### Extrait choisi:
....

02 juin 2004

Reprise

Je sais que c'est long, mais voici un article de qualité repris de L'Orient le Jour. Oui, ça arrive parfois que ce quotidien francophone propose autre chose que des articles anti-américains ou contre la politique du gouvernement. Pour fêter ça, et parce que le lien risque de ne plus être actif au bout d'un temps trop court, voici l'article en intégralité, sans même s'embarrasser de demander la permission. Essayez d'aller jusqu'au bout, c'est réellement intéressant.

Parallèles - La bataille de la communication perdue par défaut

"Depuis la fin de la Seconde Guerre mondiale, on s’est mis à mettre des mots sur des choses qui ont toujours existé. Sans être bien reconnues ou définies. Par exemple, en sport, le sponsoring. En économie, la flexibilité. En géopolitique, l’épuration ethnique. En sciences, la complexité. Et en tout, la communication, dite com.
Un support indispensable, souvent même décisif, dans la quasi-totalité des champs de l’activité humaine. Et une arme de défense, de déviation autant que d’attaque pour toutes les stratégies. Commerciales, sociales, militaires, religieuses, diplomatiques...
Incroyable mais vrai : aujourd’hui encore, cet instrument capital, les Arabes n’en soupçonnent que vaguement l’importance. En fait, dans la pratique, et dans l’histoire, un seul de leurs leaders, Abdel Nasser, a su en user. En offrant, par exemple, des transistors à ses fellahs. Et en envahissant le monde arabe avec sa fameuse radio Saout el-Arab. Mais ses visées n’allaient pas plus loin. Par une sorte d’aveuglement et de surdité fatals, il était absolument interdit dans les années soixante, et dans le monde arabe, d’évoquer le nom d’Israël. Résultat immédiat autant que prévisible : la guerre des Six-Jours. À l’issue de laquelle Nasser avouait piteusement : « Nous les attendions à l’Est, ils sont venus de l’Ouest. » Une défaite du renseignement ? Certes. Mais comment ne serait-il pas faible lorsque la communication, qui provoque automatiquement des échos, est tout simplement niée. De fait, si la revanche partielle de 73 a pu avoir lieu, c’est parce qu’on avait enfin levé l’ahurissant tabou. Et qu’on était du même coup mieux éclairé sur l’ennemi.

....

### Extrait des données:
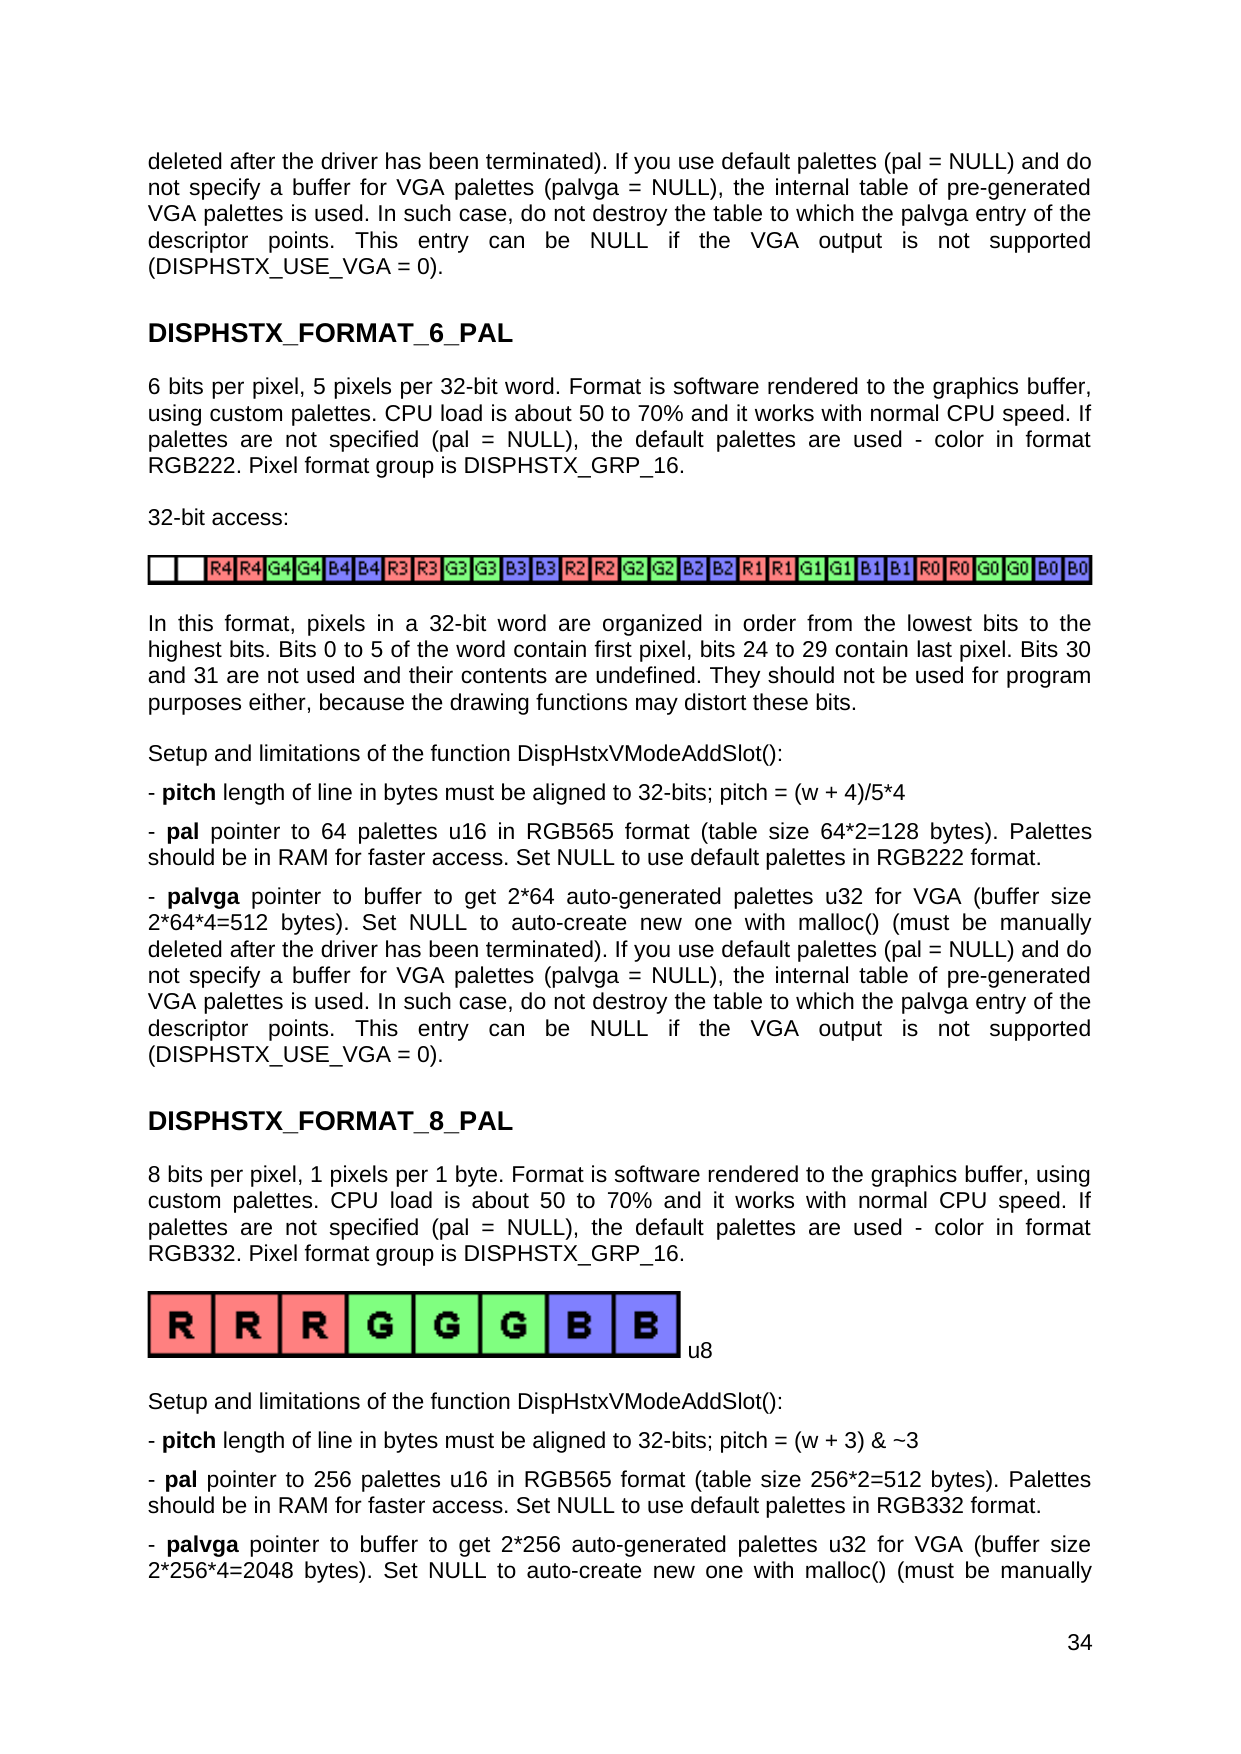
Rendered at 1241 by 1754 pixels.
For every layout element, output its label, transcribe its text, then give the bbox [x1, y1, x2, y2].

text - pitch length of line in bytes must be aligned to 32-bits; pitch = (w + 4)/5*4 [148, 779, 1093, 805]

....

### Consignes:
A. Retapez le passage de l'article sur la communication en commençant à "Parallèles - La" et en terminant à "communication, dite com.".
B. Traduisez en anglais cette phrase de l'article sur la communication : « De fait, si la revanche partielle de 73 a pu avoir lieu, c’est parce qu’on avait enfin levé l’ahurissant tabou. »

### Solutions proposées:
A.
Parallèles - La bataille de la communication perdue par défaut

"Depuis la fin de la Seconde Guerre mondiale, on s’est mis à mettre des mots sur des choses qui ont toujours existé. Sans être bien reconnues ou définies. Par exemple, en sport, le sponsoring. En économie, la flexibilité. En géopolitique, l’épuration ethnique. En sciences, la complexité. Et en tout, la communication, dite com.

B. In fact, if the partial revenge of '73 was able to take place, it is because the astounding taboo had finally been lifted.